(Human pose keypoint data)
- - -

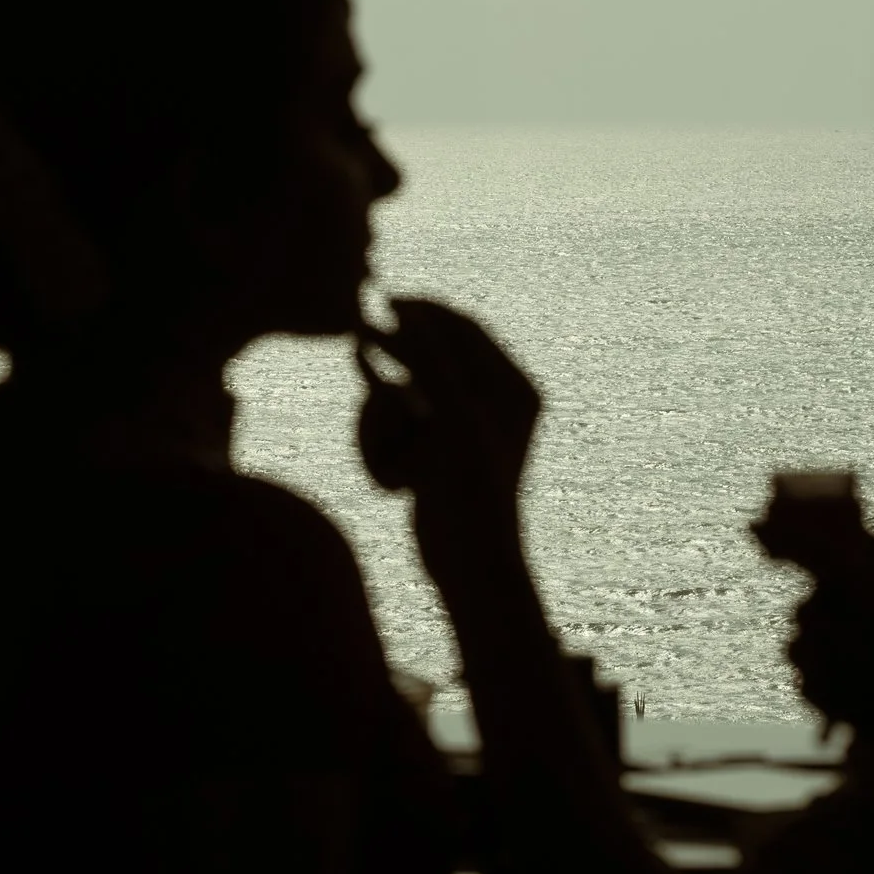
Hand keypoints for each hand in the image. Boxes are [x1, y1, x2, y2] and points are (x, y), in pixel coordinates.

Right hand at [357, 298, 539, 581]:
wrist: (473, 571)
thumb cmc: (475, 495)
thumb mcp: (454, 419)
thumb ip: (431, 361)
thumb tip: (405, 313)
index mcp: (514, 388)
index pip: (464, 329)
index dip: (421, 311)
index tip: (380, 302)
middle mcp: (493, 403)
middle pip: (430, 357)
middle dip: (394, 363)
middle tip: (359, 341)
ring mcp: (462, 430)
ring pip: (405, 395)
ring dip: (385, 418)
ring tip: (384, 451)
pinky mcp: (437, 456)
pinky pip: (397, 429)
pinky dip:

- - -

DESCRIPTION OF THE TASK: Keep to the lines from the one containing "index dip: (421, 311)" to the end of the entries above, and retype them exactly.

RESULT OF THE TASK:
index dip: (421, 311)
index tip: (380, 302)
middle mcp: (493, 403)
middle pip: (430, 357)
middle dip: (394, 363)
middle tip: (359, 341)
ring mcp: (462, 430)
ring pip: (405, 395)
ring dip: (385, 418)
ring tip: (384, 451)
pinky mcp: (437, 456)
pinky pip: (397, 429)
pinky dip:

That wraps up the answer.